EXERCISE AIM:
Gather every line in the records that contains the string "نخست", and reproduce each of those lines in full.

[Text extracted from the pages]
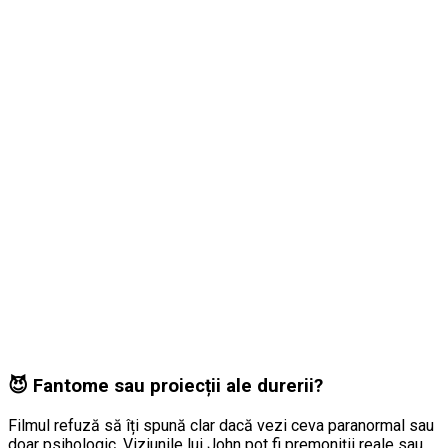
😈 Fantome sau proiecții ale durerii?
Filmul refuză să îți spună clar dacă vezi ceva paranormal sau
doar psihologic. Viziunile lui John pot fi premoniții reale sau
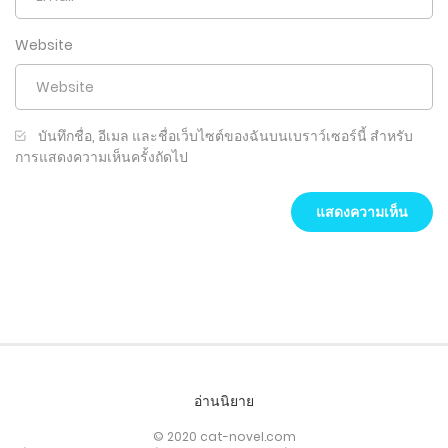
Website
บันทึกชื่อ, อีเมล และชื่อเว็บไซต์ของฉันบนเบราว์เซอร์นี้ สำหรับ
การแสดงความเห็นครั้งถัดไป
อ่านนิยาย
© 2020 cat-novel.com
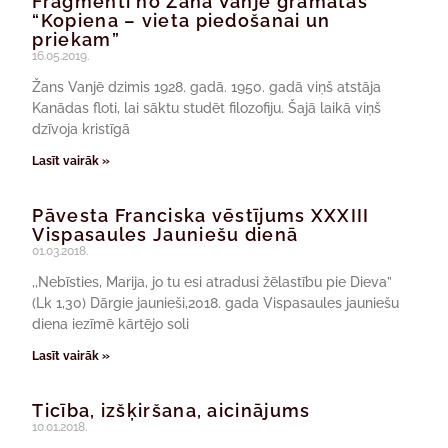
Fragmenti no Žana Vanjē grāmatas
“Kopiena – vieta piedošanai un
priekam”
16.05.2019.
Žans Vanjē dzimis 1928. gadā. 1950. gadā viņš atstāja
Kanādas floti, lai sāktu studēt filozofiju. Šajā laikā viņš
dzīvoja kristīgā
Lasīt vairāk »
Pāvesta Franciska vēstījums XXXIII
Vispasaules Jauniešu dienā
01.03.2018.
,,Nebīsties, Marija, jo tu esi atradusi žēlastību pie Dieva”
(Lk 1,30) Dārgie jaunieši,2018. gada Vispasaules jauniešu
diena iezīmē kārtējo soli
Lasīt vairāk »
Ticība, izšķiršana, aicinājums
10.01.2018.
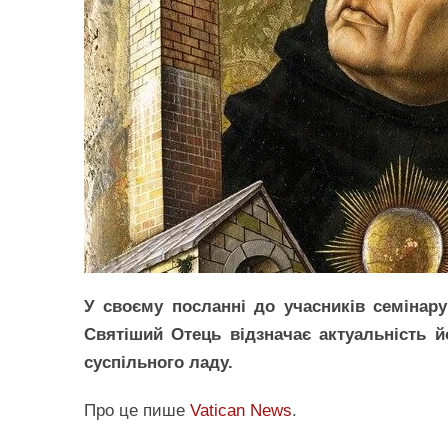
У своєму посланні до учасників семінар
Святіший Отець відзначає актуальність й
суспільного ладу.
Про це пише
Vatican News
.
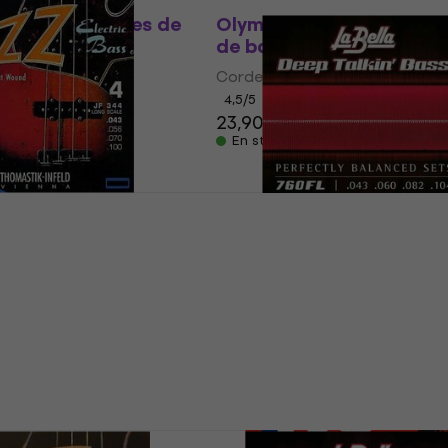
Promotion
RS 77 LD Cordes de
Olympia PF-B45100/FW 
de basses
ses
Cordes de basses
4,5
/5
23,90 €
- 17 %
En stock
JF344 Cordes de
Prix dégressifs
La Bella 760FL Cordes d
basses
ses
Cordes de basses
5
/5
59 €
65,70 €
- 10 %
En stock
ECB81 Cordes de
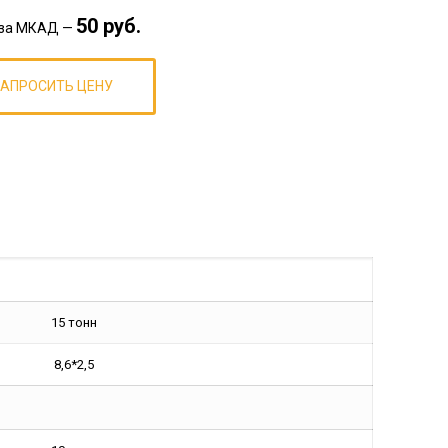
50 руб.
. за МКАД —
ЗАПРОСИТЬ ЦЕНУ
15 тонн
8,6*2,5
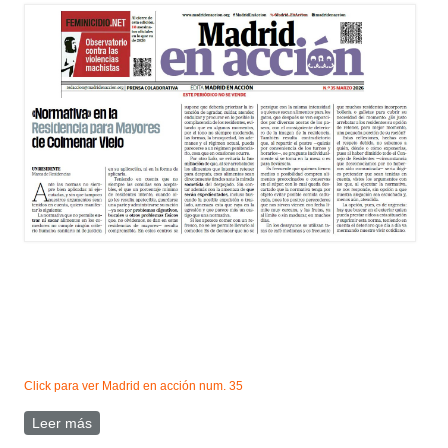
Click para ver Madrid en acción num. 35
Leer más
sobre Artículo en Madrid en acción num 35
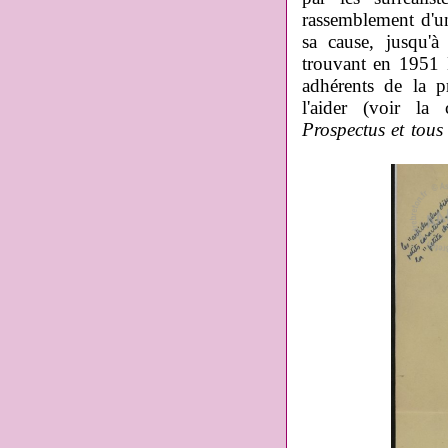
rassemblement d'un 
sa cause, jusqu'
trouvant en 1951 D
adhérents de la p
l'aider (voir l
Prospectus et tous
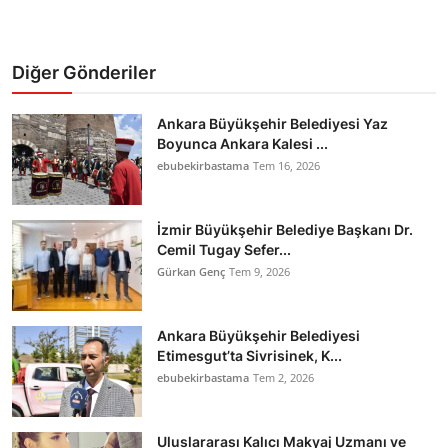
Diğer Gönderiler
Ankara Büyükşehir Belediyesi Yaz
Boyunca Ankara Kalesi ...
ebubekirbastama
Tem 16, 2026
İzmir Büyükşehir Belediye Başkanı Dr.
Cemil Tugay Sefer...
Gürkan Genç
Tem 9, 2026
Ankara Büyükşehir Belediyesi
Etimesgut’ta Sivrisinek, K...
ebubekirbastama
Tem 2, 2026
Uluslararası Kalıcı Makyaj Uzmanı ve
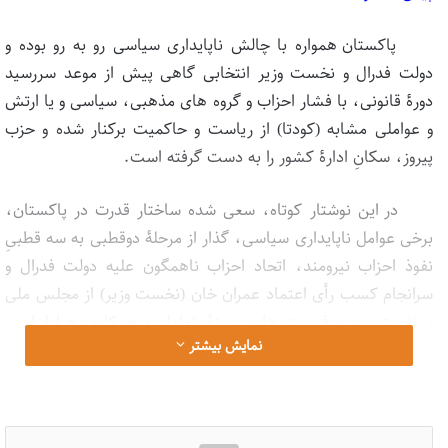
پاکستان همواره با چالش ناپایداری سیاسی رو به رو بوده و
دولت فدرال و نخست وزیر انتخابی گاهی پیش از موعد سررسید
دورۀ قانونی، با فشار احزاب و گروه های مذهبی، سیاسی و یا ارتش
و عواملی مشابه (کودتا) از ریاست و حاکمیت برکنار شده و حزب
پیروز، سکانِ ادارۀ کشور را به دست گرفته است.
در این نوشتار کوتاه، سعی شده ساختار قدرت در پاکستان،
برخی عوامل ناپایداری سیاسی، گذار از مرحلۀ دوقطبی به سه قطبیِ
نفوذ احزاب نیرومند، اتحاد احزاب ناهمگون علیه دولت فدرال و
سرانجام کسب رأی اعتماد عمران خان (نخست وزیر) از مجلس ملی
و تثبیت وی و فرصت ها و زمینۀ تعامل و همکاری ج.ا.ایران و
نمایش بیشتر
پاکستان بویژه در موضوع فرهنگی مورد بررسی، تحلیل و تأکید قرار
گیرد.
ساختار واقعی قدرت در پاکستان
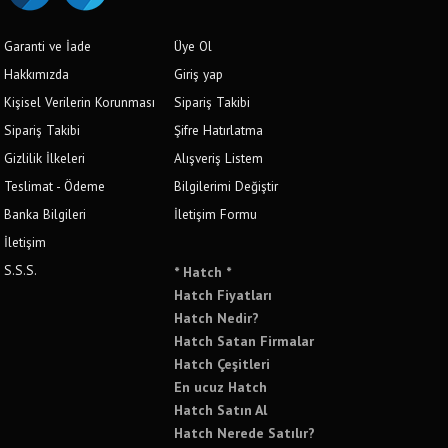
Garanti ve İade
Üye Ol
Hakkımızda
Giriş yap
Kişisel Verilerin Korunması
Sipariş Takibi
Sipariş Takibi
Şifre Hatırlatma
Gizlilik İlkeleri
Alışveriş Listem
Teslimat - Ödeme
Bilgilerimi Değiştir
Banka Bilgileri
İletişim Formu
İletişim
S.S.S.
* Hatch *
Hatch Fiyatları
Hatch Nedir?
Hatch Satan Firmalar
Hatch Çeşitleri
En ucuz Hatch
Hatch Satın Al
Hatch Nerede Satılır?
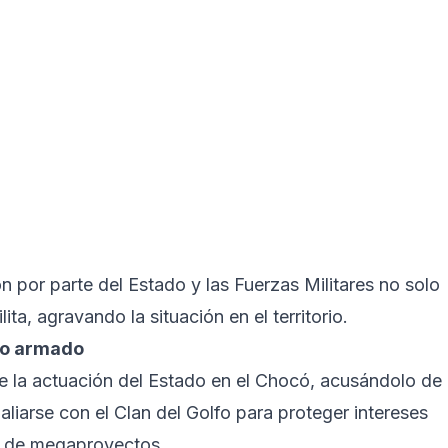
ón por parte del Estado y las Fuerzas Militares no solo
ita, agravando la situación en el territorio.
aro armado
e la actuación del Estado en el Chocó, acusándolo de
aliarse con el Clan del Golfo para proteger intereses
n de megaproyectos.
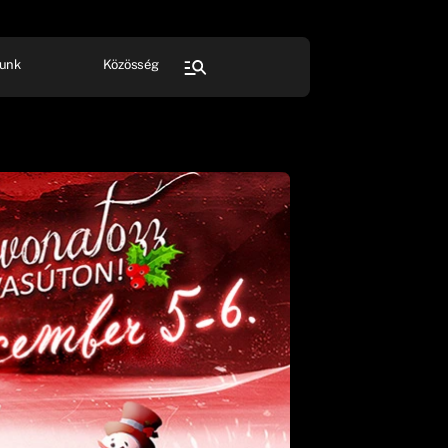
unk
Közösség
FESZTIVÁL
SPORT
Összes rendezvény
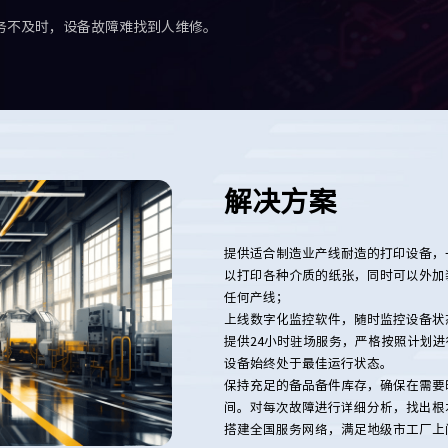
务不及时，设备故障难找到人维修。
解决方案
提供适合制造业产线耐造的打印设备，
以打印各种介质的纸张，同时可以外加
任何产线；
上线数字化监控软件，随时监控设备状
提供24小时驻场服务，严格按照计划
设备始终处于最佳运行状态。
保持充足的备品备件库存，确保在需要
间。对每次故障进行详细分析，找出根
搭建全国服务网络，满足地级市工厂上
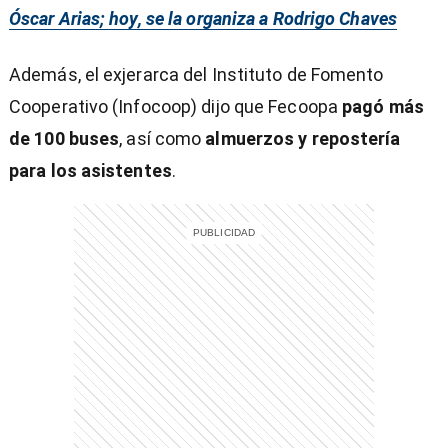
Óscar Arias; hoy, se la organiza a Rodrigo Chaves
Además, el exjerarca del Instituto de Fomento
Cooperativo (Infocoop) dijo que Fecoopa
pagó más
de 100 buses
, así como
almuerzos y repostería
para los asistentes
.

SOLUTION TO THIS TASK:
دولت فدرال و نخست وزیر انتخابی گاهی پیش از موعد سررسید
سرانجام کسب رأی اعتماد عمران خان (نخست وزیر) از مجلس ملی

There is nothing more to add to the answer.